The Conservation Unit National Archives in Entebbe was constructed under DANIDA support programme at a cost of US$500,000. The unit is meant to preserve and arrest the deterioration of records, some as old as 100 years from the elements.
National Archives in Entebbe were established in 1955 by an Englishman called P.T. English, who pioneered the acquisition and organising the records at their current home. English was replaced by a trained archivist known as Fowley who served from 1956 – 1957 when the post of archivist was abolished.
The management of archives was left to a clerical officer from 1957 – 1968 when the Government appointed the Saben Committee to look into the possibilities of re-establishing the archival services in the country. Government only appointed a temporary officer in the office of the president to be in charge as recommended by the Saben Committee and ignored the other suggestions.
Subsequently in 1974 an officer from the office of the president was seconded to be fully in charge of the archives. And the first Ugandan archivist, Mr. Eugene Juba Wani trained in Ghana was appointed as Government Archivist the post he held from 1974 – 2004. Wani served as the only archivist until 1990 when Government recruited three university graduates as trainee archivists, one has since passed away leaving only two at the National Archives and three others at Bank of Uganda.
The main users are researchers, historians, scholars and students studying records and archives administration, policy makers and the general public. External researchers (foreigners) make 80 per cent of the users per year. The ministry has got to publicize the importance of the National Archives to attract more of the nationals to the centre.
Elisam Magara, a senior lecturer at Makerere University’s East African School of Library and Information Science, argues that “many African countries including Uganda have preserved their natural and cultural heritage in terms of social tradition and documentary heritage with little emphasis on the integration of the functions of the libraries, archives and museum[s].”
In his research paper “The place of ‘Library, Archives and Museum’ in the Preservation of Documentary Heritage: A professional challenge for Uganda”Magara says there is lack of a strategy in he co-ordination of the functions of libraries, archives and museums in documenting and preserving the documentary heritage in Uganda.
“Although various efforts have focused on preservation of natural, historical and cultural heritage, there is no central strategy to integrate the libraries, archives and museum function to effectively collect, store, preserve, co-ordinate and enable access to documentary heritage in Uganda,” Magara says.

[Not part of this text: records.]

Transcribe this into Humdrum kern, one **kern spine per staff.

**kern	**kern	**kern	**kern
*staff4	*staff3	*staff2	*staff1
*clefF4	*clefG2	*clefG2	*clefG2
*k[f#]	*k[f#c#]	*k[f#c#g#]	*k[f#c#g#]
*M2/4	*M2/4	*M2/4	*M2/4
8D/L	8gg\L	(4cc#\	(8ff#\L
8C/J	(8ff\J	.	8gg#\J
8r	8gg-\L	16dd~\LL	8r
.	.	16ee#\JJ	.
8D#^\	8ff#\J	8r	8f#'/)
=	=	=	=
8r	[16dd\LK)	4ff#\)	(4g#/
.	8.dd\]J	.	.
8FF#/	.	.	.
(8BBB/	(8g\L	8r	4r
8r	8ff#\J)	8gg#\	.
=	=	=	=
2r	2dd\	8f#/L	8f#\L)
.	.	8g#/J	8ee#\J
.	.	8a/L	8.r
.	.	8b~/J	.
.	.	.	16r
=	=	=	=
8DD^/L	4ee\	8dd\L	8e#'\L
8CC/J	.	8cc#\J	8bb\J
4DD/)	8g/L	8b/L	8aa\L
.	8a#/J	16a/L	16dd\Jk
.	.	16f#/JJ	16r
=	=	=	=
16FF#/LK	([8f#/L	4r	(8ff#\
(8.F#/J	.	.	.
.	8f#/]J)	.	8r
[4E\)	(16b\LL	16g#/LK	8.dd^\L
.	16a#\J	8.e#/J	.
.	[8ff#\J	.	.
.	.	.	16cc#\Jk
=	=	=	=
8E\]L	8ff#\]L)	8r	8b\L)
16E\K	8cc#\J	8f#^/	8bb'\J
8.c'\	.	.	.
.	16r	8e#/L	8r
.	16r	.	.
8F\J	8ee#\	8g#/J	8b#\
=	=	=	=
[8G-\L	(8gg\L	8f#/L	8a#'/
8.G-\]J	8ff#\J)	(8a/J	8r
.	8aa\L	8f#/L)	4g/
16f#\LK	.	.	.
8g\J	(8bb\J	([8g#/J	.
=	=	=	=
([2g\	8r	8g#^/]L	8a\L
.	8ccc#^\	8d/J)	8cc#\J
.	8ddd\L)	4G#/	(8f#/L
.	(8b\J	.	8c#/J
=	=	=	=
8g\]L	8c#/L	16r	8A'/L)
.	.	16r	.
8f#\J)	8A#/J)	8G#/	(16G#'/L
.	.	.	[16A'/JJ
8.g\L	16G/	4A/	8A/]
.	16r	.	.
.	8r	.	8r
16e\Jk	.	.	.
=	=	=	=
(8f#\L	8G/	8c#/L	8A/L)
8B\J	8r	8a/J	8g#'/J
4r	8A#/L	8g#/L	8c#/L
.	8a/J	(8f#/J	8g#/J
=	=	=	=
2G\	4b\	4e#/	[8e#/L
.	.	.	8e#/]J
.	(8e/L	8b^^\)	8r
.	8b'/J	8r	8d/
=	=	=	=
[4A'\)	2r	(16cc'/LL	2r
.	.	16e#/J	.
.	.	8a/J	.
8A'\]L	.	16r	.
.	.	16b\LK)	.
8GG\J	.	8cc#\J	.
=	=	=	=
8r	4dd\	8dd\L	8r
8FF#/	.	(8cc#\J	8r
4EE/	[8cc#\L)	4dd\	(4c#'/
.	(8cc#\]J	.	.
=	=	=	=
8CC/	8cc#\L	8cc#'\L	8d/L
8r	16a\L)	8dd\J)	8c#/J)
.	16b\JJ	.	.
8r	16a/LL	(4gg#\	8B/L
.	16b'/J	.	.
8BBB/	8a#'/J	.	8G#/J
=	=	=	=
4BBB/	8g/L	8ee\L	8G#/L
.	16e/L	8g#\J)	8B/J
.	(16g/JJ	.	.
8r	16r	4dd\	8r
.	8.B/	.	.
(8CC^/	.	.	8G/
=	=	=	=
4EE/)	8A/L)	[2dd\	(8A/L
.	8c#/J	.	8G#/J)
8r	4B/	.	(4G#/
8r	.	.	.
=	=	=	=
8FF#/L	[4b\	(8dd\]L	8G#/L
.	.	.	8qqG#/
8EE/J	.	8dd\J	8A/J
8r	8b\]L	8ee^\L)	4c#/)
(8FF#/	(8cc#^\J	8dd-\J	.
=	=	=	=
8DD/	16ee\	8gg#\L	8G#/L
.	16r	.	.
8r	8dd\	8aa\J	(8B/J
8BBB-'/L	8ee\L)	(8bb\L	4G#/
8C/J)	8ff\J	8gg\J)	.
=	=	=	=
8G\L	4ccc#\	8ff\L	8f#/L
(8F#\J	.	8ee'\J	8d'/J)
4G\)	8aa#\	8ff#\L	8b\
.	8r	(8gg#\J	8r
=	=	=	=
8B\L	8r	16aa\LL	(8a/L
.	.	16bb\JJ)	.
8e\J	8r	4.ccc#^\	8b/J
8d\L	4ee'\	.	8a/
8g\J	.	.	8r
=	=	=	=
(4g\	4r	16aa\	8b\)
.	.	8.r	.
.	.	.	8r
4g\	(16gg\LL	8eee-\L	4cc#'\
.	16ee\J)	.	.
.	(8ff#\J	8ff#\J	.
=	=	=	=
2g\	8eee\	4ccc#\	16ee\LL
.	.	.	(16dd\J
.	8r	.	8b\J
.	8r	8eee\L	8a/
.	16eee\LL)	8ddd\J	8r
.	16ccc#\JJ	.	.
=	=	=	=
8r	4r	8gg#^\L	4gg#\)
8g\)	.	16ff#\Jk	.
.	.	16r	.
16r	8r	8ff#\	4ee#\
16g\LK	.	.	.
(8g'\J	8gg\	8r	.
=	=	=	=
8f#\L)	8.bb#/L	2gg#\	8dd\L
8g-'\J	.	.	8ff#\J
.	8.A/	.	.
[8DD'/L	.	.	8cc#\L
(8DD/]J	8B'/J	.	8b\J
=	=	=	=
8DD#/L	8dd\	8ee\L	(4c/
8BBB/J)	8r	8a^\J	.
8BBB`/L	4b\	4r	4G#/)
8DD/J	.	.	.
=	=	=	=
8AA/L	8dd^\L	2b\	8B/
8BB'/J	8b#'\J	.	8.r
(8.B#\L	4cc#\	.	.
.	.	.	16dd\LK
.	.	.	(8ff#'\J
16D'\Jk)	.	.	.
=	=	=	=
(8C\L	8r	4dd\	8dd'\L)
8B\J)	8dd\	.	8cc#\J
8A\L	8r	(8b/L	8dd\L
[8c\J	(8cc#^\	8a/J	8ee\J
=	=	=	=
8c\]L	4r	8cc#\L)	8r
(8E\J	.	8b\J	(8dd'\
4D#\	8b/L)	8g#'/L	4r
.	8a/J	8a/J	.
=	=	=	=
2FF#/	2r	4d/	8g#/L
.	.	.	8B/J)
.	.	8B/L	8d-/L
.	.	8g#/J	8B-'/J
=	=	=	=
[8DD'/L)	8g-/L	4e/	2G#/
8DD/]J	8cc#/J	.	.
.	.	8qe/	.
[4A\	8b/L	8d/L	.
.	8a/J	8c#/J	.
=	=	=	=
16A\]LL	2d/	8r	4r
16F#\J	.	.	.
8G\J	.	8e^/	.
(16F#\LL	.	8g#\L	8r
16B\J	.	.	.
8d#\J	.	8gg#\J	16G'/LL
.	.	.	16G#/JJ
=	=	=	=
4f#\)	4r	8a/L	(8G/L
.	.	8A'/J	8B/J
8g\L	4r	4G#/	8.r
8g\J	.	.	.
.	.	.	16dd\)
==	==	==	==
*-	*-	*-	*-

Magara’s survey, based on interviews of key persons attending the consultative meetings with staff at the National Library of Uganda, Uganda Museum, National Archives and East African School of Library and Information Science, department of Records and Archives Management, concludes: “It remains a professional challenge to Uganda in addressing the issues of space, funding, expertise, preservation, co-ordination, government intervention, publicity and accessibility and ensuring culture of access to information.” He suggests, “That is why a strategy for training, sensitising and recruitment of professionals in a co-ordinated function is required to ensure the preservation and promotion of use of the documentary heritage in Uganda.”